‘The People’s Plan’: Govt reveals national development strategy for next 15 yearsPosted: November 15, 2016
A Plan for Vanuatu until 2030 and another for Port Vila for the next 20 years are of particular interest in Daily Post today.
The national sustainable development plan, was developed through a national consultative process and is being promoted as the People’s Plan for the country. It takes as its model a development plan based on considerations of profit, people and the planet and is not just another Priorities and Action Agenda like the last one, which expired last year.
Approximately 1,500 people were consulted in preparation of the People’s Plan, in groups of about 50 people. Their deliberations concerned the three pillars of the economy, the environment and society, but the cultures of Vanuatu were seen as the bottom line in the consultations around Vanuatu.
The Department of Strategic Policy, Planning and Aid Coordination (DSSPAC) and its Director, Gregoire Nimbtik, will be presenting the Plan for validation tomorrow Wednesday morning at the National Convention Centre at 8.30 am. Deputy PM Joe Natuman will introduce the Plan on behalf of PM Salwai.
Certainly this plan seems to offer the people of the country the chance to have an adequate participation in the awareness process we have come to expect from government.
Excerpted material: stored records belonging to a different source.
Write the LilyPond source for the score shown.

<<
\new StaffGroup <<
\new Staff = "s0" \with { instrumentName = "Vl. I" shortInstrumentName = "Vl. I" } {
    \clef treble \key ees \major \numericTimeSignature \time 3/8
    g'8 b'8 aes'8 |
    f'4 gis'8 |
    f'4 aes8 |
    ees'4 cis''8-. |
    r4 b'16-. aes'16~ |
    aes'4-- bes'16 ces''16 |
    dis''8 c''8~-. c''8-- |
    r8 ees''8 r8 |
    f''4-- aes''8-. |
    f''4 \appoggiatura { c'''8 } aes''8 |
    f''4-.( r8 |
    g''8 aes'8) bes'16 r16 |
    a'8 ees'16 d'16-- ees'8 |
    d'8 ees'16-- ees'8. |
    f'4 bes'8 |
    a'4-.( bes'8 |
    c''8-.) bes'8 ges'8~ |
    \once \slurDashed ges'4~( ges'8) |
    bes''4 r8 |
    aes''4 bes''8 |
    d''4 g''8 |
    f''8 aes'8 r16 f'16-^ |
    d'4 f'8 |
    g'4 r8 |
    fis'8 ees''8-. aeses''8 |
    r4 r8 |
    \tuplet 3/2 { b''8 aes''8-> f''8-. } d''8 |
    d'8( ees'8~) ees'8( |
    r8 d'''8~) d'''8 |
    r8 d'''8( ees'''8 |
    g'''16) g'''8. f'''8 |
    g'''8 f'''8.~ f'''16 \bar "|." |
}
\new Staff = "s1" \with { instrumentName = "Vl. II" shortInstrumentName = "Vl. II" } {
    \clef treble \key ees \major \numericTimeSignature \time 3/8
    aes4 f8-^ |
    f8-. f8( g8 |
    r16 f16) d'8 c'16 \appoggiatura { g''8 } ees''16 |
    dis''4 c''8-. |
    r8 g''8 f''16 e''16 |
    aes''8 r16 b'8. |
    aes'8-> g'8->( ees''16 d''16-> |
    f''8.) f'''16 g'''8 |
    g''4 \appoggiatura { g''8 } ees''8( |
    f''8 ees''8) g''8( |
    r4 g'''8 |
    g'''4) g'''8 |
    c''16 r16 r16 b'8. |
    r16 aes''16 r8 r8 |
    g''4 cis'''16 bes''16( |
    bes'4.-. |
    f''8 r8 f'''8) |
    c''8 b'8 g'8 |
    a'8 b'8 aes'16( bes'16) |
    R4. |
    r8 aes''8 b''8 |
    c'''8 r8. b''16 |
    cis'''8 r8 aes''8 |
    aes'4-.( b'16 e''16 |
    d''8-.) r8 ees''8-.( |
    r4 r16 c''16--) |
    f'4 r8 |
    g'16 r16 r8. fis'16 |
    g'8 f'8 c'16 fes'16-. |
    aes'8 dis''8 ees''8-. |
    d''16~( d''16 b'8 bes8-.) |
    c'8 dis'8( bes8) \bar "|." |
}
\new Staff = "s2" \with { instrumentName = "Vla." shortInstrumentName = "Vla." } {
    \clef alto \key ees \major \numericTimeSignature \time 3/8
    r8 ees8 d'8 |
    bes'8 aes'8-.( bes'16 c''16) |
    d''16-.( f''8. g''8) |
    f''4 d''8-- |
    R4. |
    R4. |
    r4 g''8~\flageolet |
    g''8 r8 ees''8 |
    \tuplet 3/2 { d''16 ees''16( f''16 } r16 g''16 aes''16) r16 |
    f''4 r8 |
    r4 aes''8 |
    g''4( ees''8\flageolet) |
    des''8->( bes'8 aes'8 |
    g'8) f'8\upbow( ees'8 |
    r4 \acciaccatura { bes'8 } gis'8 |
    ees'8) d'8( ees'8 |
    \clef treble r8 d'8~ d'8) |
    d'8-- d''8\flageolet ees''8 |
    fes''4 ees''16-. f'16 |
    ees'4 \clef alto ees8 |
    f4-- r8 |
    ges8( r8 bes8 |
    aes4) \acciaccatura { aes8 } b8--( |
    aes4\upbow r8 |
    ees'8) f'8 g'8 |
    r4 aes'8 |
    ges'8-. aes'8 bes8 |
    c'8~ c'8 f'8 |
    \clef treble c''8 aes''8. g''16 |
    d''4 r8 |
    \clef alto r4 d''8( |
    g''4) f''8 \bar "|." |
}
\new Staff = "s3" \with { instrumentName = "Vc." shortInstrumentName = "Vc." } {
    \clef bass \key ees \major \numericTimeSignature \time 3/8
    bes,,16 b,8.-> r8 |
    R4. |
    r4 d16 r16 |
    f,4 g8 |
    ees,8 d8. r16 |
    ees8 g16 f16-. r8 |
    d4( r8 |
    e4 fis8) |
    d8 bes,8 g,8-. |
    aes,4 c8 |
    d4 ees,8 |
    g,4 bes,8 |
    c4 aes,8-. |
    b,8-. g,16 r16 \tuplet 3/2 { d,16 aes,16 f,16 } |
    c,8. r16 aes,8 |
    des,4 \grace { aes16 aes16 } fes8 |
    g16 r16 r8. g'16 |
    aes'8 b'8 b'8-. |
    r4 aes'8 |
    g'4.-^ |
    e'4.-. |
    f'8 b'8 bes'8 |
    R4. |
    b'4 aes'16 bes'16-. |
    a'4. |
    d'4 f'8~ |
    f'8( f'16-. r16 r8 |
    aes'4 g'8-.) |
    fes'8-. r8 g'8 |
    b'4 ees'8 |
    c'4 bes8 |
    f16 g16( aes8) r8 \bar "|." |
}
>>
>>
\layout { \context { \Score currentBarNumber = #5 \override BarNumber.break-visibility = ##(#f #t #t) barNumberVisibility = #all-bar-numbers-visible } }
The plan for Port Vila is another matter entirely. We were advised this morning as we read the news story in the paper that a meeting to tell us more was already underway in the Town Hall (with minimal public meeting facilities) this morning. Consultation was said to be an integral component of the development of a zoning control document for Port Vila, by the Acting Town Clerk. The news story was not claimed as the work of any particular journalist or municipal official, but the strategic plan for the next 20 years is its base.
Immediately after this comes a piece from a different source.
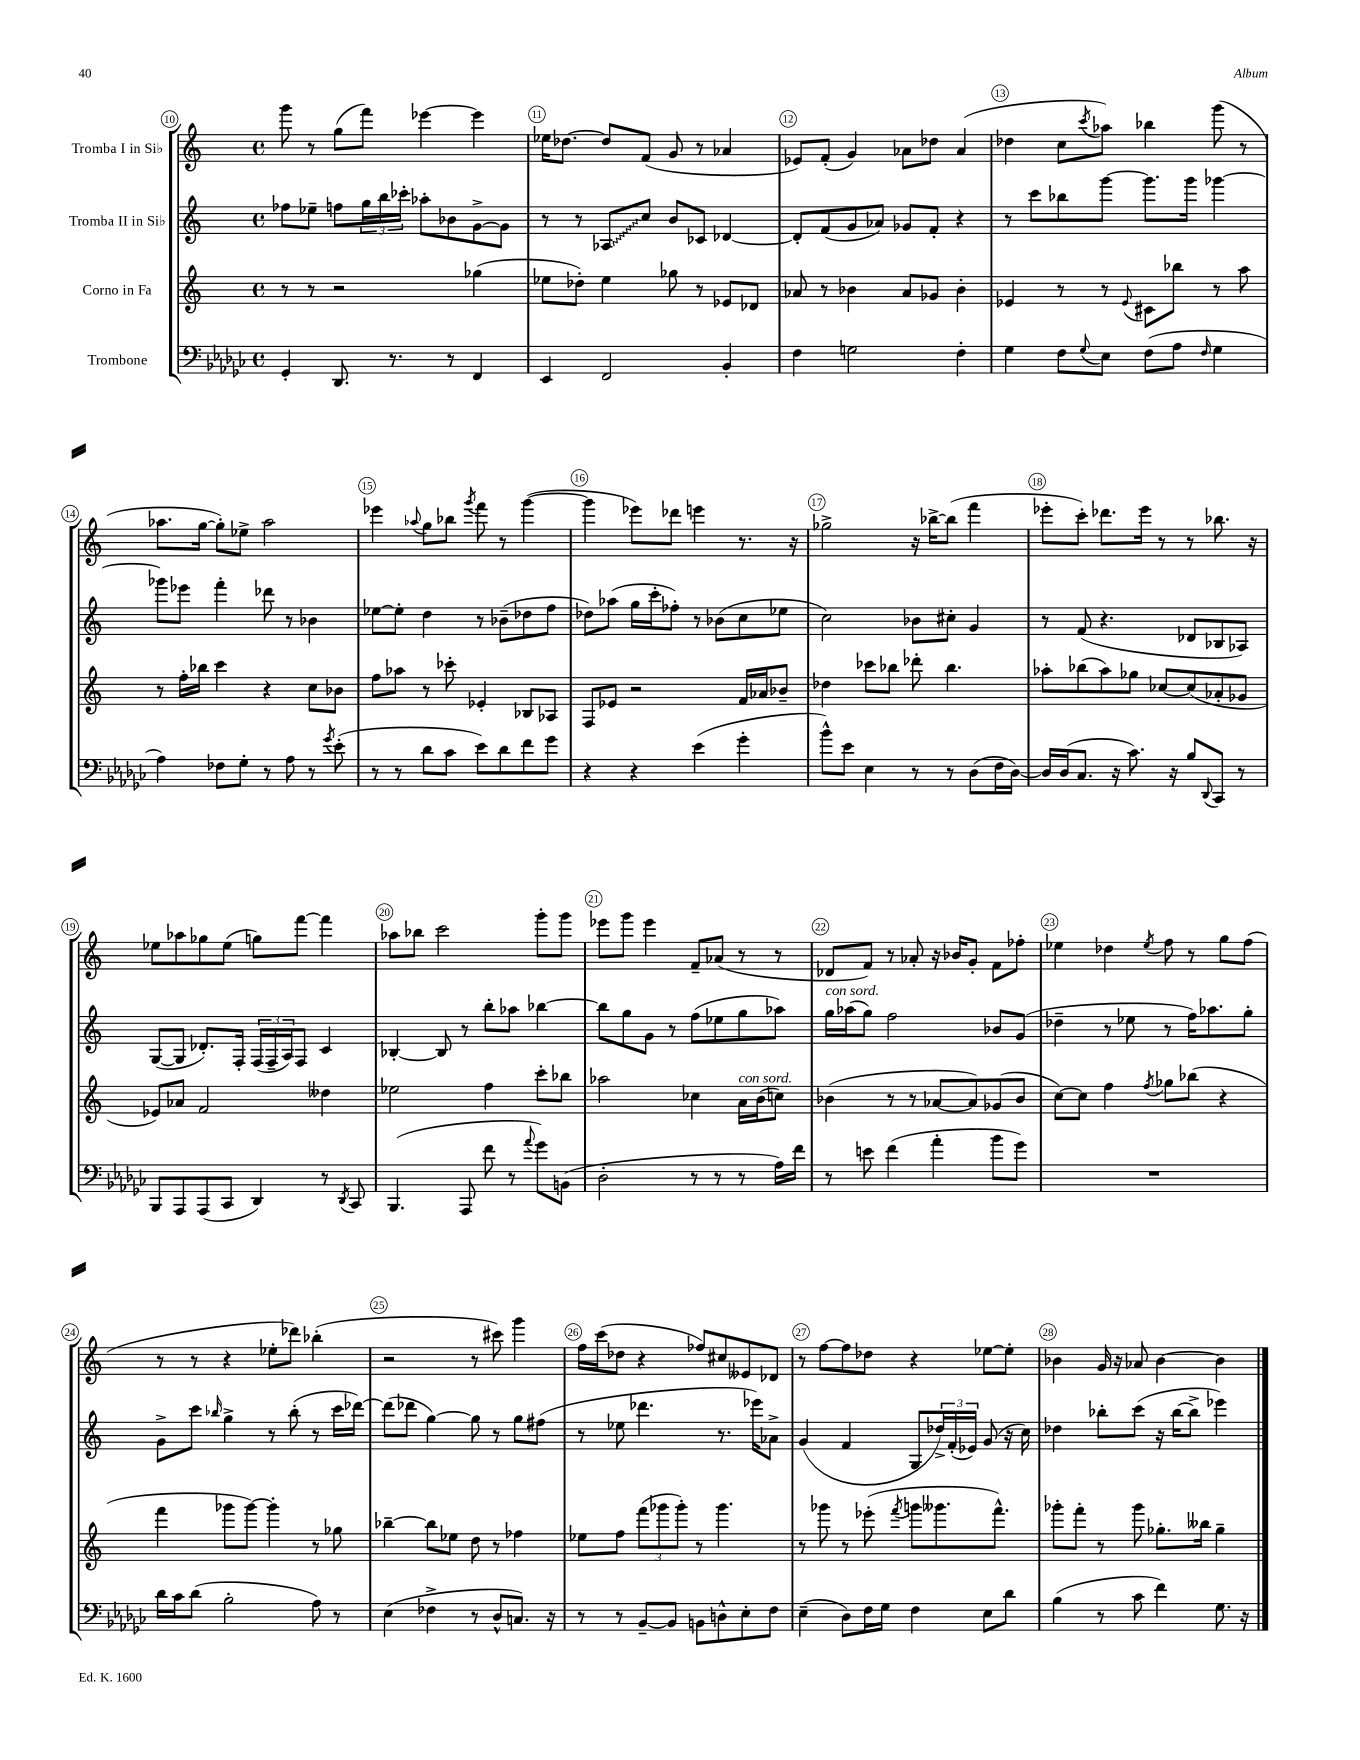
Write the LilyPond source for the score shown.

This Strategic Plan for and Zoning and Development Control of Port Vila is being created by a municipality which does not have a qualified town planner working for it. Thus we have investors taking advantage of the absence of height restrictions for their buildings and other would-be developers getting money-making projects underway where no real EIA has been issued. Both Port Vila and Luganville (now considered ripe for development) need to acquire professional town planners. Any plan created without professional advice will be a nonsense.